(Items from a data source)
· · · ·

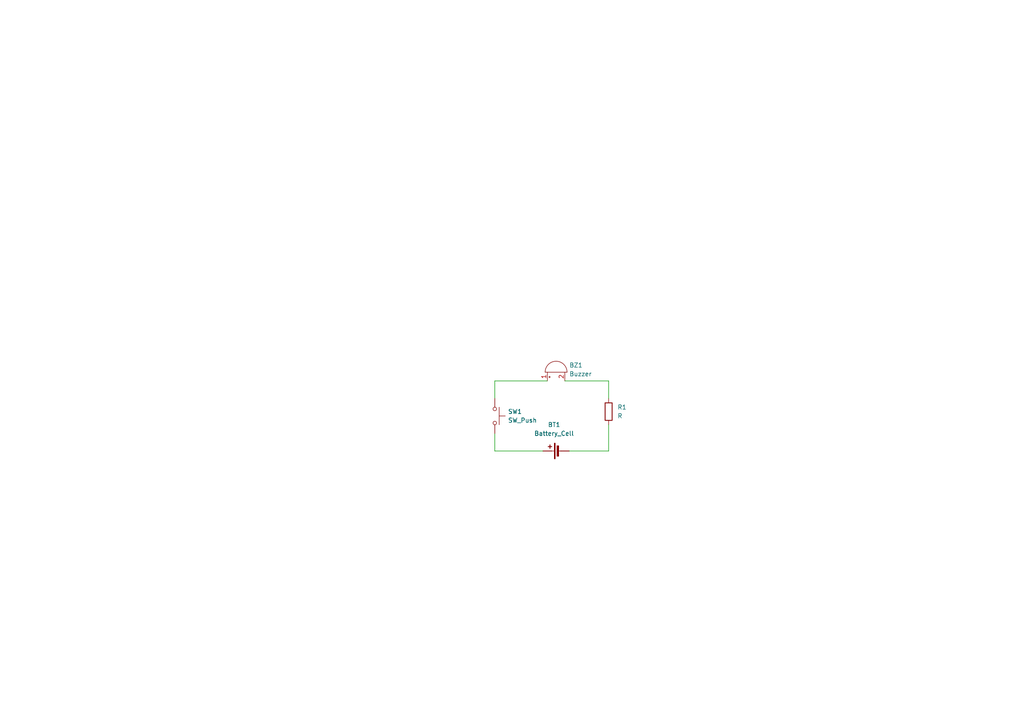
<source format=kicad_sch>
(kicad_sch
	(version 20250114)
	(generator "eeschema")
	(generator_version "9.0")
	(uuid "dde7a8d8-53da-4f63-bb34-f88dab6bb2dc")
	(paper "A4")
	
	(wire
		(pts
			(xy 143.51 130.81) (xy 143.51 125.73)
		)
		(stroke
			(width 0)
			(type default)
		)
		(uuid "2e7a1bee-7e4d-4dc2-96e2-4768e58cebb5")
	)
	(wire
		(pts
			(xy 157.48 130.81) (xy 143.51 130.81)
		)
		(stroke
			(width 0)
			(type default)
		)
		(uuid "3372389f-3794-46cb-b6c7-35b753e03a45")
	)
	(wire
		(pts
			(xy 143.51 110.49) (xy 158.75 110.49)
		)
		(stroke
			(width 0)
			(type default)
		)
		(uuid "5712a637-6bca-4090-a806-f7a302979ac9")
	)
	(wire
		(pts
			(xy 176.53 110.49) (xy 176.53 115.57)
		)
		(stroke
			(width 0)
			(type default)
		)
		(uuid "59a12fd8-1673-45f6-85ca-3bd39de988f2")
	)
	(wire
		(pts
			(xy 163.83 110.49) (xy 176.53 110.49)
		)
		(stroke
			(width 0)
			(type default)
		)
		(uuid "62c68fc7-40d4-43cb-9d2d-1239c571e12a")
	)
	(wire
		(pts
			(xy 176.53 130.81) (xy 165.1 130.81)
		)
		(stroke
			(width 0)
			(type default)
		)
		(uuid "6aae5a66-6d56-43fb-af1a-c3023b6e630a")
	)
	(wire
		(pts
			(xy 143.51 115.57) (xy 143.51 110.49)
		)
		(stroke
			(width 0)
			(type default)
		)
		(uuid "703f0cd3-dadd-4a2c-92d6-6a6a65efdb71")
	)
	(wire
		(pts
			(xy 176.53 123.19) (xy 176.53 130.81)
		)
		(stroke
			(width 0)
			(type default)
		)
		(uuid "cc2d7d5c-019c-4d25-94df-9e682c6d1317")
	)
	(symbol
		(lib_id "Device:Battery_Cell")
		(at 162.56 130.81 90)
		(unit 1)
		(exclude_from_sim no)
		(in_bom yes)
		(on_board yes)
		(dnp no)
		(fields_autoplaced yes)
		(uuid "0ff66b56-6965-4faf-9687-9f990bb3a6c8")
		(property "Reference" "BT1"
			(at 160.7185 123.19 90)
			(effects
				(font
					(size 1.27 1.27)
				)
			)
		)
		(property "Value" "Battery_Cell"
			(at 160.7185 125.73 90)
			(effects
				(font
					(size 1.27 1.27)
				)
			)
		)
		(property "Footprint" "Battery:BatteryHolder_Keystone_3034_1x20mm"
			(at 161.036 130.81 90)
			(effects
				(font
					(size 1.27 1.27)
				)
				(hide yes)
			)
		)
		(property "Datasheet" "~"
			(at 161.036 130.81 90)
			(effects
				(font
					(size 1.27 1.27)
				)
				(hide yes)
			)
		)
		(property "Description" "Single-cell battery"
			(at 162.56 130.81 0)
			(effects
				(font
					(size 1.27 1.27)
				)
				(hide yes)
			)
		)
		(pin "2"
			(uuid "28b68f97-0b18-441a-8d14-3b728b987753")
		)
		(pin "1"
			(uuid "1e2dc881-36d7-47f6-8758-15b0567c627b")
		)
		(instances
			(project ""
				(path "/dde7a8d8-53da-4f63-bb34-f88dab6bb2dc"
					(reference "BT1")
					(unit 1)
				)
			)
		)
	)
	(symbol
		(lib_id "Switch:SW_Push")
		(at 143.51 120.65 270)
		(unit 1)
		(exclude_from_sim no)
		(in_bom yes)
		(on_board yes)
		(dnp no)
		(fields_autoplaced yes)
		(uuid "13f5aef9-9310-406c-b62e-ca61098e310d")
		(property "Reference" "SW1"
			(at 147.32 119.3799 90)
			(effects
				(font
					(size 1.27 1.27)
				)
				(justify left)
			)
		)
		(property "Value" "SW_Push"
			(at 147.32 121.9199 90)
			(effects
				(font
					(size 1.27 1.27)
				)
				(justify left)
			)
		)
		(property "Footprint" "Button_Switch_THT:SW_PUSH_6mm"
			(at 148.59 120.65 0)
			(effects
				(font
					(size 1.27 1.27)
				)
				(hide yes)
			)
		)
		(property "Datasheet" "~"
			(at 148.59 120.65 0)
			(effects
				(font
					(size 1.27 1.27)
				)
				(hide yes)
			)
		)
		(property "Description" "Push button switch, generic, two pins"
			(at 143.51 120.65 0)
			(effects
				(font
					(size 1.27 1.27)
				)
				(hide yes)
			)
		)
		(pin "1"
			(uuid "5c0e291b-8bbc-4787-b40f-41da76a504a7")
		)
		(pin "2"
			(uuid "0fd728b2-bc13-4970-b0d6-73d20a706008")
		)
		(instances
			(project ""
				(path "/dde7a8d8-53da-4f63-bb34-f88dab6bb2dc"
					(reference "SW1")
					(unit 1)
				)
			)
		)
	)
	(symbol
		(lib_id "Device:R")
		(at 176.53 119.38 0)
		(unit 1)
		(exclude_from_sim no)
		(in_bom yes)
		(on_board yes)
		(dnp no)
		(fields_autoplaced yes)
		(uuid "2fa6b4fa-c7ba-4c06-beed-5edd1b0be702")
		(property "Reference" "R1"
			(at 179.07 118.1099 0)
			(effects
				(font
					(size 1.27 1.27)
				)
				(justify left)
			)
		)
		(property "Value" "R"
			(at 179.07 120.6499 0)
			(effects
				(font
					(size 1.27 1.27)
				)
				(justify left)
			)
		)
		(property "Footprint" "Resistor_THT:R_Axial_DIN0207_L6.3mm_D2.5mm_P7.62mm_Horizontal"
			(at 174.752 119.38 90)
			(effects
				(font
					(size 1.27 1.27)
				)
				(hide yes)
			)
		)
		(property "Datasheet" "~"
			(at 176.53 119.38 0)
			(effects
				(font
					(size 1.27 1.27)
				)
				(hide yes)
			)
		)
		(property "Description" "Resistor"
			(at 176.53 119.38 0)
			(effects
				(font
					(size 1.27 1.27)
				)
				(hide yes)
			)
		)
		(pin "2"
			(uuid "53c7fcce-d731-44b8-95ef-97118e00cb5f")
		)
		(pin "1"
			(uuid "3fb8ccf5-e56e-4de4-8a57-f28b216ba81a")
		)
		(instances
			(project ""
				(path "/dde7a8d8-53da-4f63-bb34-f88dab6bb2dc"
					(reference "R1")
					(unit 1)
				)
			)
		)
	)
	(symbol
		(lib_id "Device:Buzzer")
		(at 161.29 107.95 90)
		(unit 1)
		(exclude_from_sim no)
		(in_bom yes)
		(on_board yes)
		(dnp no)
		(fields_autoplaced yes)
		(uuid "a0914cb9-f0ed-47a9-aea5-bb8e86ddc4e9")
		(property "Reference" "BZ1"
			(at 165.1 105.9248 90)
			(effects
				(font
					(size 1.27 1.27)
				)
				(justify right)
			)
		)
		(property "Value" "Buzzer"
			(at 165.1 108.4648 90)
			(effects
				(font
					(size 1.27 1.27)
				)
				(justify right)
			)
		)
		(property "Footprint" "Buzzer_Beeper:Buzzer_12x9.5RM7.6"
			(at 158.75 108.585 90)
			(effects
				(font
					(size 1.27 1.27)
				)
				(hide yes)
			)
		)
		(property "Datasheet" "~"
			(at 158.75 108.585 90)
			(effects
				(font
					(size 1.27 1.27)
				)
				(hide yes)
			)
		)
		(property "Description" "Buzzer, polarized"
			(at 161.29 107.95 0)
			(effects
				(font
					(size 1.27 1.27)
				)
				(hide yes)
			)
		)
		(pin "1"
			(uuid "a422259b-c075-40ad-a3fa-7ee714ba6000")
		)
		(pin "2"
			(uuid "16a2fccf-c16f-4d4d-9a0c-ec7c4c561289")
		)
		(instances
			(project ""
				(path "/dde7a8d8-53da-4f63-bb34-f88dab6bb2dc"
					(reference "BZ1")
					(unit 1)
				)
			)
		)
	)
	(sheet_instances
		(path "/"
			(page "1")
		)
	)
	(embedded_fonts no)
)

</source>
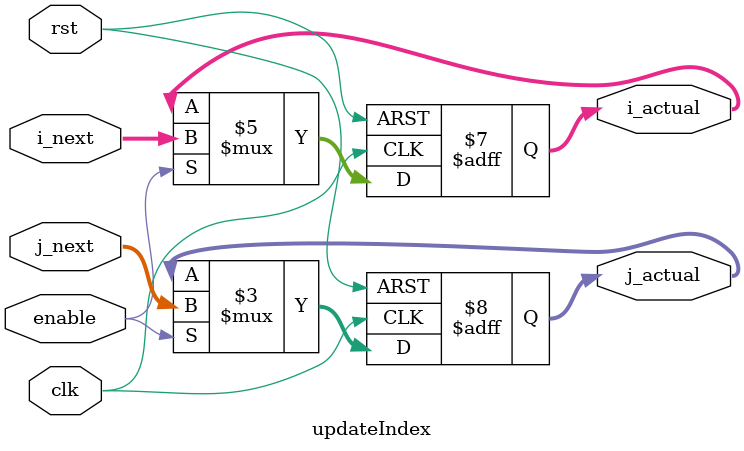
<source format=sv>
module updateIndex(
    input reg [2:0] i_next, j_next,  // Proposed new coordinates
    input logic clk, rst,  // Clock and reset signals
    input logic enable,  // Enable updating indices only during COLOCATION
    output reg [2:0] i_actual, j_actual  // Actual coordinates on the board
);
    always_ff @(negedge clk or negedge rst) begin
        if (!rst) begin
            i_actual <= 0;  // Reset to top-left corner
            j_actual <= 0;
        end else if (enable) begin
            i_actual <= i_next;
            j_actual <= j_next;
        end
    end
endmodule

</source>
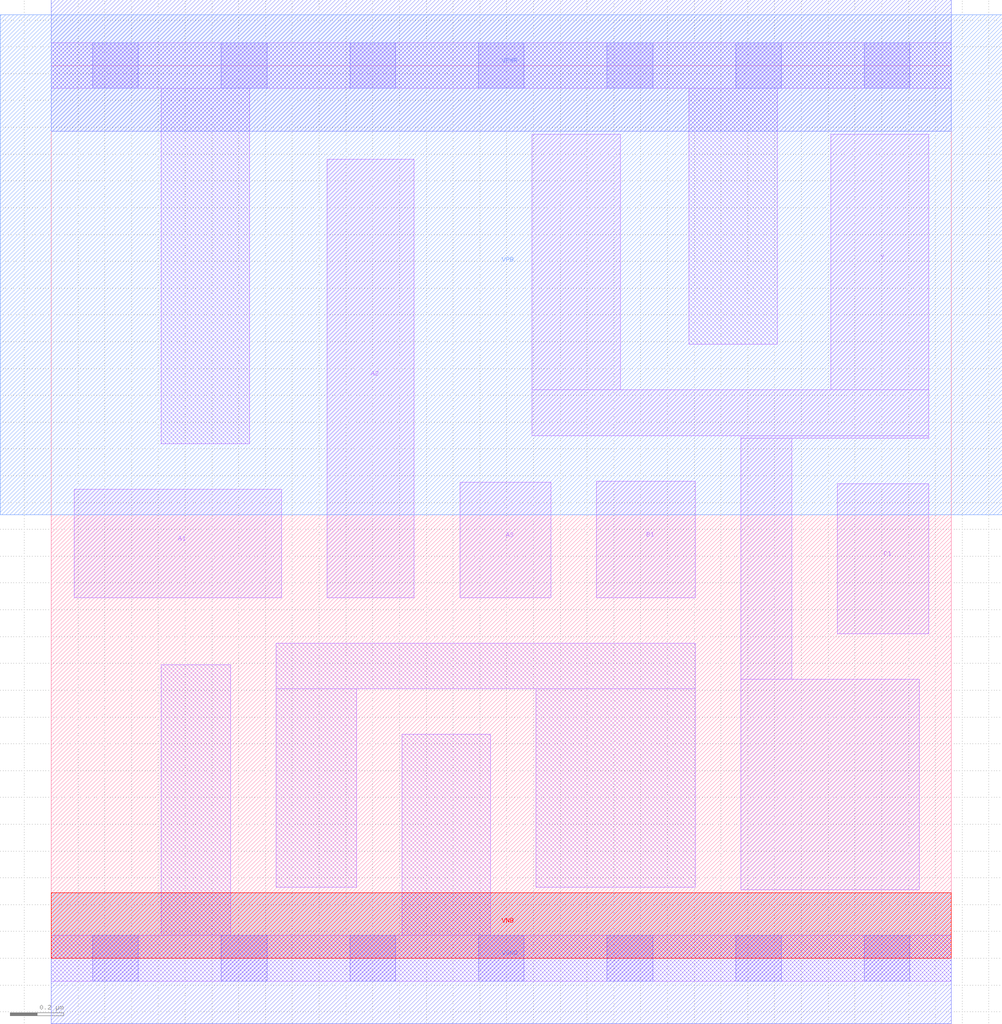
<source format=lef>
# Copyright 2020 The SkyWater PDK Authors
#
# Licensed under the Apache License, Version 2.0 (the "License");
# you may not use this file except in compliance with the License.
# You may obtain a copy of the License at
#
#     https://www.apache.org/licenses/LICENSE-2.0
#
# Unless required by applicable law or agreed to in writing, software
# distributed under the License is distributed on an "AS IS" BASIS,
# WITHOUT WARRANTIES OR CONDITIONS OF ANY KIND, either express or implied.
# See the License for the specific language governing permissions and
# limitations under the License.
#
# SPDX-License-Identifier: Apache-2.0

VERSION 5.7 ;
  NOWIREEXTENSIONATPIN ON ;
  DIVIDERCHAR "/" ;
  BUSBITCHARS "[]" ;
MACRO sky130_fd_sc_lp__o311ai_1
  CLASS CORE ;
  FOREIGN sky130_fd_sc_lp__o311ai_1 ;
  ORIGIN  0.000000  0.000000 ;
  SIZE  3.360000 BY  3.330000 ;
  SYMMETRY X Y R90 ;
  SITE unit ;
  PIN A1
    ANTENNAGATEAREA  0.315000 ;
    DIRECTION INPUT ;
    USE SIGNAL ;
    PORT
      LAYER li1 ;
        RECT 0.085000 1.345000 0.860000 1.750000 ;
    END
  END A1
  PIN A2
    ANTENNAGATEAREA  0.315000 ;
    DIRECTION INPUT ;
    USE SIGNAL ;
    PORT
      LAYER li1 ;
        RECT 1.030000 1.345000 1.355000 2.980000 ;
    END
  END A2
  PIN A3
    ANTENNAGATEAREA  0.315000 ;
    DIRECTION INPUT ;
    USE SIGNAL ;
    PORT
      LAYER li1 ;
        RECT 1.525000 1.345000 1.865000 1.775000 ;
    END
  END A3
  PIN B1
    ANTENNAGATEAREA  0.315000 ;
    DIRECTION INPUT ;
    USE SIGNAL ;
    PORT
      LAYER li1 ;
        RECT 2.035000 1.345000 2.405000 1.780000 ;
    END
  END B1
  PIN C1
    ANTENNAGATEAREA  0.315000 ;
    DIRECTION INPUT ;
    USE SIGNAL ;
    PORT
      LAYER li1 ;
        RECT 2.935000 1.210000 3.275000 1.770000 ;
    END
  END C1
  PIN Y
    ANTENNADIFFAREA  1.047900 ;
    DIRECTION OUTPUT ;
    USE SIGNAL ;
    PORT
      LAYER li1 ;
        RECT 1.795000 1.950000 3.275000 2.120000 ;
        RECT 1.795000 2.120000 2.125000 3.075000 ;
        RECT 2.575000 0.255000 3.240000 1.040000 ;
        RECT 2.575000 1.040000 2.765000 1.940000 ;
        RECT 2.575000 1.940000 3.275000 1.950000 ;
        RECT 2.910000 2.120000 3.275000 3.075000 ;
    END
  END Y
  PIN VGND
    DIRECTION INOUT ;
    USE GROUND ;
    PORT
      LAYER met1 ;
        RECT 0.000000 -0.245000 3.360000 0.245000 ;
    END
  END VGND
  PIN VNB
    DIRECTION INOUT ;
    USE GROUND ;
    PORT
      LAYER pwell ;
        RECT 0.000000 0.000000 3.360000 0.245000 ;
    END
  END VNB
  PIN VPB
    DIRECTION INOUT ;
    USE POWER ;
    PORT
      LAYER nwell ;
        RECT -0.190000 1.655000 3.550000 3.520000 ;
    END
  END VPB
  PIN VPWR
    DIRECTION INOUT ;
    USE POWER ;
    PORT
      LAYER met1 ;
        RECT 0.000000 3.085000 3.360000 3.575000 ;
    END
  END VPWR
  OBS
    LAYER li1 ;
      RECT 0.000000 -0.085000 3.360000 0.085000 ;
      RECT 0.000000  3.245000 3.360000 3.415000 ;
      RECT 0.410000  0.085000 0.670000 1.095000 ;
      RECT 0.410000  1.920000 0.740000 3.245000 ;
      RECT 0.840000  0.265000 1.140000 1.005000 ;
      RECT 0.840000  1.005000 2.405000 1.175000 ;
      RECT 1.310000  0.085000 1.640000 0.835000 ;
      RECT 1.810000  0.265000 2.405000 1.005000 ;
      RECT 2.380000  2.290000 2.710000 3.245000 ;
    LAYER mcon ;
      RECT 0.155000 -0.085000 0.325000 0.085000 ;
      RECT 0.155000  3.245000 0.325000 3.415000 ;
      RECT 0.635000 -0.085000 0.805000 0.085000 ;
      RECT 0.635000  3.245000 0.805000 3.415000 ;
      RECT 1.115000 -0.085000 1.285000 0.085000 ;
      RECT 1.115000  3.245000 1.285000 3.415000 ;
      RECT 1.595000 -0.085000 1.765000 0.085000 ;
      RECT 1.595000  3.245000 1.765000 3.415000 ;
      RECT 2.075000 -0.085000 2.245000 0.085000 ;
      RECT 2.075000  3.245000 2.245000 3.415000 ;
      RECT 2.555000 -0.085000 2.725000 0.085000 ;
      RECT 2.555000  3.245000 2.725000 3.415000 ;
      RECT 3.035000 -0.085000 3.205000 0.085000 ;
      RECT 3.035000  3.245000 3.205000 3.415000 ;
  END
END sky130_fd_sc_lp__o311ai_1
END LIBRARY

</source>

· · · ·

[What this task involves]
Copy all lines from the data above that contain the word "format".

[Answer to the problem]
<source format=kicad_sch>
<source format=sv>
<source format=lef>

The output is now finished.